### Exercise:
Repeat the entries below exactly as they appear, with no pictures.
● ● ● ● ●
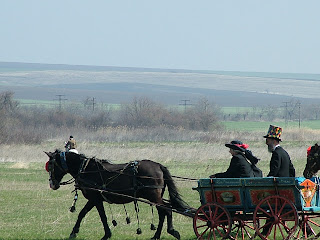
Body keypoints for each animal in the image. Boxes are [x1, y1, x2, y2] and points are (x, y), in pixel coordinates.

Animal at [45, 149, 188, 239]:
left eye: (51, 166)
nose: (52, 184)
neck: (85, 169)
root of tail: (158, 166)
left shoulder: (95, 199)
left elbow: (101, 216)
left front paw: (106, 235)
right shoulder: (93, 199)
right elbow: (83, 213)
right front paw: (74, 232)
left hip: (153, 195)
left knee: (166, 210)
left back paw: (171, 231)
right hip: (155, 196)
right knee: (163, 211)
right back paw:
● ● ● ● ●
### Written solution:
Body keypoints for each animal in the image. Boxes are [x1, y1, x2, y2] and points are (x, y), in pixel coordinates.

Animal at [45, 149, 188, 239]:
left eye: (51, 166)
nose: (52, 184)
neck: (85, 169)
root of tail: (158, 166)
left shoulder: (95, 199)
left elbow: (101, 216)
left front paw: (106, 235)
right shoulder: (93, 199)
right elbow: (83, 213)
right front paw: (74, 232)
left hip: (153, 195)
left knee: (166, 210)
left back paw: (171, 231)
right hip: (155, 196)
right knee: (163, 211)
right back paw:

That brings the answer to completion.